El Colegio Electoral consta de 538 delegados, en función de los congresistas que tiene cada Estado
Primero, las matemáticas. El Electoral College tiene 538 votos a escala nacional, repartidos entre los estados en proporción exacta, no a su población, sino al número de representantes que cada uno tiene en el Congreso. Por ejemplo, Alaska tiene 3 votos; California, 54, y Pensilvania, 19.
Salvo un par de excepciones (pero dejaremos este detalle, si no, todo se complica aún más), los resultados de todos los estados se deciden por una simple mayoría. O sea, en Pensilvania en el 2020, Joseph Biden ganó a Trump por un margen de apenas 50% a 49%, u 80.000 votos, pero se llevó los 19 votos del Electoral College.
Sigamos. El principio de la simple mayoría se extiende a todas las elecciones de Estados Unidos –Congreso, alcaldías, los sheriffs, etcétera–, salvo las presidenciales. Aquí lo que cuenta es conseguir más de la mitad de los 538 votos del Electoral College. O sea, con 270 se gana.
Solo son realmente decisivos los votos de Pensilvania y los otros seis estados (the battleground states, los estados campo de batalla), porque son los únicos en los que se supone que el resultado no está cantado.
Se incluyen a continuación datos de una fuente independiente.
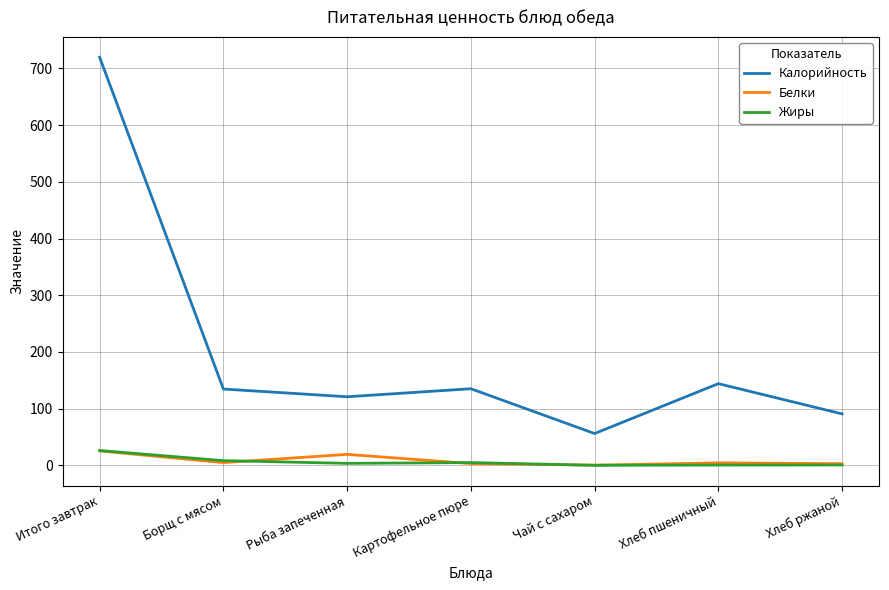

Which series has the largest total across all categories?

Калорийность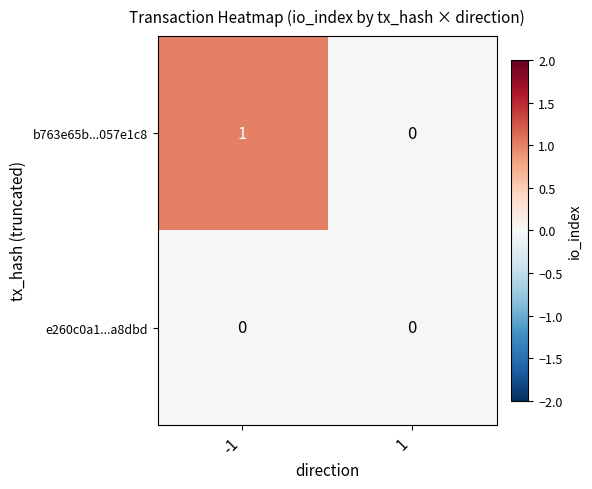

Rank the series by their average value, from highest to lowest.

b763e65b...057e1c8, e260c0a1...a8dbd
Por ejemplo, se sabe que en California y en Nueva York van a ganar siempre los candidatos demócratas, y que en Texas y Alabama siempre ganarán los republicanos.
Por eso Trump y Harris han invertido mucho más dinero y tiempo en Pensilvania, o Carolina del Norte, que en California y Texas, donde apenas tiene sentido tomarse la molestia de buscar votos.
Entonces, la pregunta del millón: ¿por qué los fundadores de Estados Unidos decidieron poner en la Constitución que las únicas elecciones que se llevan a cabo a escala nacional se decidirían no por la mayoría total de votos contados en las urnas, sino por el confuso sistema del Electoral College?
Simplificando solo un poco, porque temían que los estados más pequeños y las zonas rurales serían privadas de poder respecto a los estados grandes y las ciudades. Thomas Jefferson, el tercer presidente de Estados Unidos, dijo lo siguiente en su discurso inaugural en 1801: por un lado, que “el principio sagrado” era que “la voluntad de la mayoría se debe imponer siempre”; por otro, que las minorías políticas tenían derechos que debían ser protegidos.
O sea, una paradoja. Un potingue. Pero es lo que hay, y, pese a varios intentos de reformar el sistema para que la elección del presidente de Estados Unidos esté conforme con el más elemental y “sagrado” principio democrático, hasta la fecha no ha habido manera de lograrlo. Por eso es perfectamente posible que en las elecciones de mañana Donald Trump repita el resultado del 2016 y pierda y gane a la vez.